Reproduce every entry below exactly, minus the pictures.

### Source material

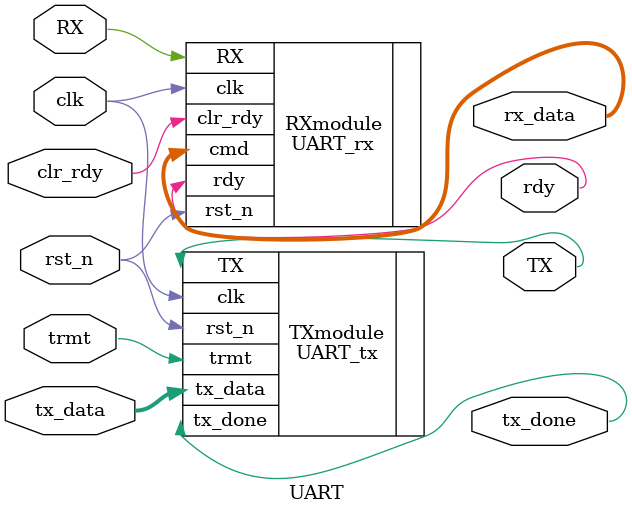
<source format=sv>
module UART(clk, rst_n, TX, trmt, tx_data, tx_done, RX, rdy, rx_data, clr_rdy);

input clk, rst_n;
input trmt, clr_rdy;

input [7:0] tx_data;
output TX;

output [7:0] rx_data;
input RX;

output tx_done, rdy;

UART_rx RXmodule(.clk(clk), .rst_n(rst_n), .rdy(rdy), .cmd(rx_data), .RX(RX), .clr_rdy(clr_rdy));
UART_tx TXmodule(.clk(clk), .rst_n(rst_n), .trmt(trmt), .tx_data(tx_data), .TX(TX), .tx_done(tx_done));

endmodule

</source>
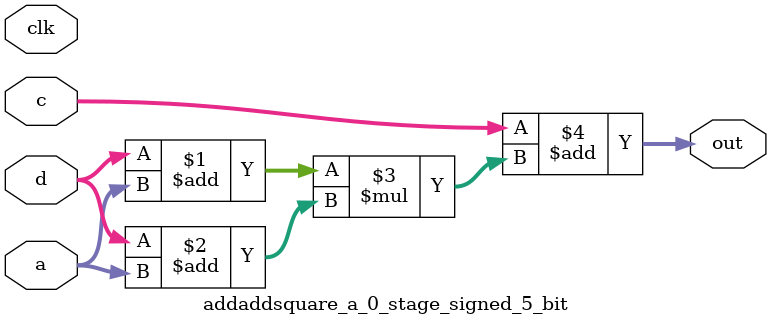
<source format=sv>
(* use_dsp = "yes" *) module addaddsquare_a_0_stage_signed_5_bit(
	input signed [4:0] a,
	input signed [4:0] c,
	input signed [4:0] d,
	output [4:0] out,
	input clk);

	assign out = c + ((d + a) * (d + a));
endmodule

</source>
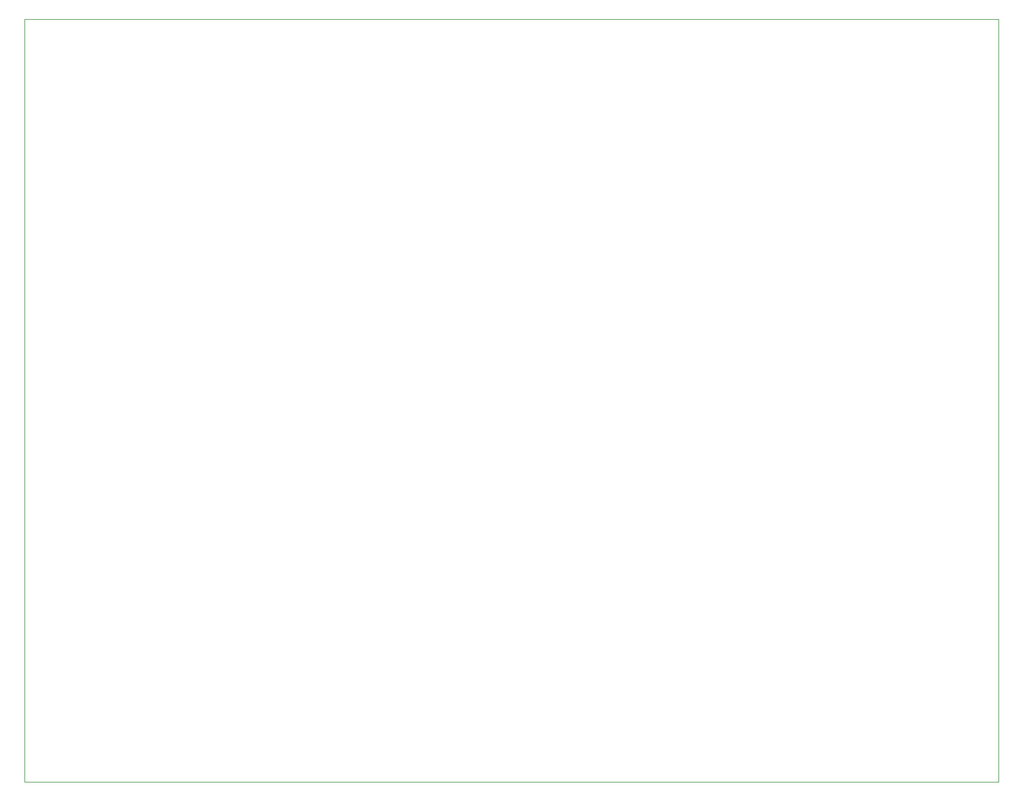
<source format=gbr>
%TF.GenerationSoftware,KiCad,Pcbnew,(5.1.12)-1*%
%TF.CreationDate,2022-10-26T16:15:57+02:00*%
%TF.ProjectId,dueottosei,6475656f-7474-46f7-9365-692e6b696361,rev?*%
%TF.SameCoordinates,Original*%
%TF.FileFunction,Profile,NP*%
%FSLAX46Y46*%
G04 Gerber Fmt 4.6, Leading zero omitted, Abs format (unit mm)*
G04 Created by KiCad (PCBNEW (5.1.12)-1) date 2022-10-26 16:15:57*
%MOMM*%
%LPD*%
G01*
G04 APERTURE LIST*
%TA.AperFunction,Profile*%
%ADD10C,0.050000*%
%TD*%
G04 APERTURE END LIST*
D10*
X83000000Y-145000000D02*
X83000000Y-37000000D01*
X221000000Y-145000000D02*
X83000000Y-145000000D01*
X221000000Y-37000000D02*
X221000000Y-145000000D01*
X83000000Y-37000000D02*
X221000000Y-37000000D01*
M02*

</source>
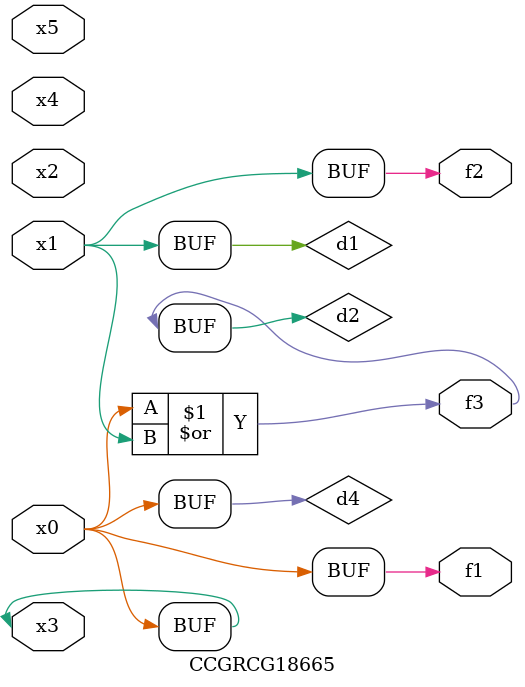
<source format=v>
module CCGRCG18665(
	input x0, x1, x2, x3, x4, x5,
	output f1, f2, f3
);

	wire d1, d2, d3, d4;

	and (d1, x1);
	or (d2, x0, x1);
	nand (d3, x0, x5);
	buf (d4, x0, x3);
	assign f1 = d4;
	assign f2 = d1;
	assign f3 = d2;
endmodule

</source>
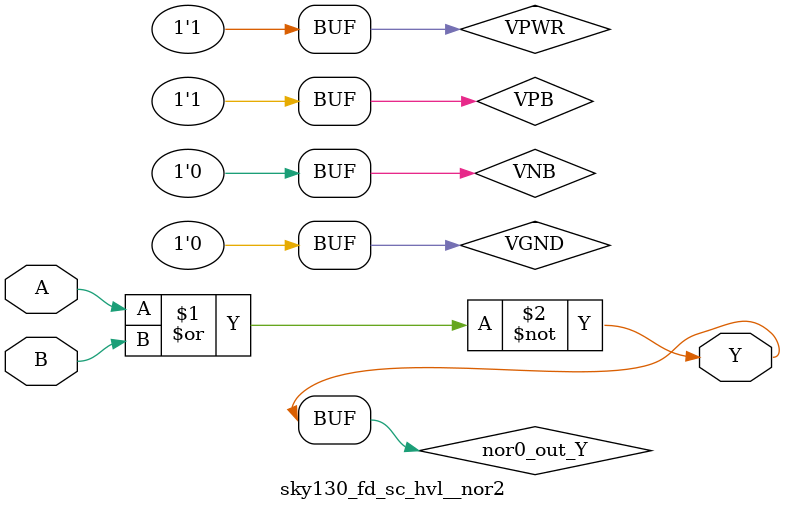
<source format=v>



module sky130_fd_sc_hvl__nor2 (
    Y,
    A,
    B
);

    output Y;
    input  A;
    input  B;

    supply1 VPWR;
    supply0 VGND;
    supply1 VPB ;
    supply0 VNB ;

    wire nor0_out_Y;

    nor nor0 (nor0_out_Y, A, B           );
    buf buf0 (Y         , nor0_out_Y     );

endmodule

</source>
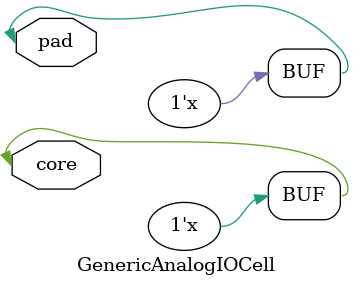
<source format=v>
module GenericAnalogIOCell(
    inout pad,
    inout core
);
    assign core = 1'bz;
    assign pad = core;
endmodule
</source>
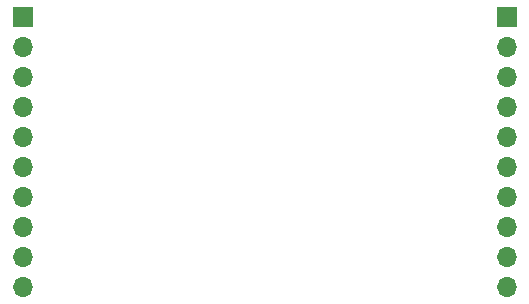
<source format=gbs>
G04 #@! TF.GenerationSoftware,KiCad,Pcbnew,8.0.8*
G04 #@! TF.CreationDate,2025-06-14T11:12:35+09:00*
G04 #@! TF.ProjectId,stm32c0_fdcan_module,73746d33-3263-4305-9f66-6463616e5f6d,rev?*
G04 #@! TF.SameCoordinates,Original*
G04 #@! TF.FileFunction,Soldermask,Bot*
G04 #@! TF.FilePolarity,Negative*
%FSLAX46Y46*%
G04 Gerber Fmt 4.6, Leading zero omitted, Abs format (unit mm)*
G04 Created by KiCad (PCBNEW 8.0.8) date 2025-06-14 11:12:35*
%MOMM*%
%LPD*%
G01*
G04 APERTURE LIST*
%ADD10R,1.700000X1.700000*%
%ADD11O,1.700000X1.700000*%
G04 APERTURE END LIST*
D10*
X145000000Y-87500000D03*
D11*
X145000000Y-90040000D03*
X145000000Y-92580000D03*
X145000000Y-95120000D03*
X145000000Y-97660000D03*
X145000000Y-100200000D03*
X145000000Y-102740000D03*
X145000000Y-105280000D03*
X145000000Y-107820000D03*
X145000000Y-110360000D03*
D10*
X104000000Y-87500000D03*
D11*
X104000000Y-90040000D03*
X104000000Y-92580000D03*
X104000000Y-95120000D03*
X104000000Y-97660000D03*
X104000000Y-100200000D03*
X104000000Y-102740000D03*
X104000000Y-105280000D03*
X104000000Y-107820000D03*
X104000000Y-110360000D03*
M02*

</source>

######

| Task answer |
<source format=sv>
module UART(clk, rst_n, TX, trmt, tx_data, tx_done, RX, rdy, rx_data, clr_rdy);

input clk, rst_n;
input trmt, clr_rdy;

input [7:0] tx_data;
output TX;

output [7:0] rx_data;
input RX;

output tx_done, rdy;

UART_rx RXmodule(.clk(clk), .rst_n(rst_n), .rdy(rdy), .cmd(rx_data), .RX(RX), .clr_rdy(clr_rdy));
UART_tx TXmodule(.clk(clk), .rst_n(rst_n), .trmt(trmt), .tx_data(tx_data), .TX(TX), .tx_done(tx_done));

endmodule

</source>
<source format=sv>
(* use_dsp = "yes" *) module addaddsquare_a_0_stage_signed_5_bit(
	input signed [4:0] a,
	input signed [4:0] c,
	input signed [4:0] d,
	output [4:0] out,
	input clk);

	assign out = c + ((d + a) * (d + a));
endmodule

</source>
<source format=gbr>
%TF.GenerationSoftware,KiCad,Pcbnew,(5.1.12)-1*%
%TF.CreationDate,2022-10-26T16:15:57+02:00*%
%TF.ProjectId,dueottosei,6475656f-7474-46f7-9365-692e6b696361,rev?*%
%TF.SameCoordinates,Original*%
%TF.FileFunction,Profile,NP*%
%FSLAX46Y46*%
G04 Gerber Fmt 4.6, Leading zero omitted, Abs format (unit mm)*
G04 Created by KiCad (PCBNEW (5.1.12)-1) date 2022-10-26 16:15:57*
%MOMM*%
%LPD*%
G01*
G04 APERTURE LIST*
%TA.AperFunction,Profile*%
%ADD10C,0.050000*%
%TD*%
G04 APERTURE END LIST*
D10*
X83000000Y-145000000D02*
X83000000Y-37000000D01*
X221000000Y-145000000D02*
X83000000Y-145000000D01*
X221000000Y-37000000D02*
X221000000Y-145000000D01*
X83000000Y-37000000D02*
X221000000Y-37000000D01*
M02*

</source>
<source format=v>
module CCGRCG18665(
	input x0, x1, x2, x3, x4, x5,
	output f1, f2, f3
);

	wire d1, d2, d3, d4;

	and (d1, x1);
	or (d2, x0, x1);
	nand (d3, x0, x5);
	buf (d4, x0, x3);
	assign f1 = d4;
	assign f2 = d1;
	assign f3 = d2;
endmodule

</source>
<source format=v>



module sky130_fd_sc_hvl__nor2 (
    Y,
    A,
    B
);

    output Y;
    input  A;
    input  B;

    supply1 VPWR;
    supply0 VGND;
    supply1 VPB ;
    supply0 VNB ;

    wire nor0_out_Y;

    nor nor0 (nor0_out_Y, A, B           );
    buf buf0 (Y         , nor0_out_Y     );

endmodule

</source>
<source format=v>
module GenericAnalogIOCell(
    inout pad,
    inout core
);
    assign core = 1'bz;
    assign pad = core;
endmodule
</source>
<source format=gbs>
G04 #@! TF.GenerationSoftware,KiCad,Pcbnew,8.0.8*
G04 #@! TF.CreationDate,2025-06-14T11:12:35+09:00*
G04 #@! TF.ProjectId,stm32c0_fdcan_module,73746d33-3263-4305-9f66-6463616e5f6d,rev?*
G04 #@! TF.SameCoordinates,Original*
G04 #@! TF.FileFunction,Soldermask,Bot*
G04 #@! TF.FilePolarity,Negative*
%FSLAX46Y46*%
G04 Gerber Fmt 4.6, Leading zero omitted, Abs format (unit mm)*
G04 Created by KiCad (PCBNEW 8.0.8) date 2025-06-14 11:12:35*
%MOMM*%
%LPD*%
G01*
G04 APERTURE LIST*
%ADD10R,1.700000X1.700000*%
%ADD11O,1.700000X1.700000*%
G04 APERTURE END LIST*
D10*
X145000000Y-87500000D03*
D11*
X145000000Y-90040000D03*
X145000000Y-92580000D03*
X145000000Y-95120000D03*
X145000000Y-97660000D03*
X145000000Y-100200000D03*
X145000000Y-102740000D03*
X145000000Y-105280000D03*
X145000000Y-107820000D03*
X145000000Y-110360000D03*
D10*
X104000000Y-87500000D03*
D11*
X104000000Y-90040000D03*
X104000000Y-92580000D03*
X104000000Y-95120000D03*
X104000000Y-97660000D03*
X104000000Y-100200000D03*
X104000000Y-102740000D03*
X104000000Y-105280000D03*
X104000000Y-107820000D03*
X104000000Y-110360000D03*
M02*

</source>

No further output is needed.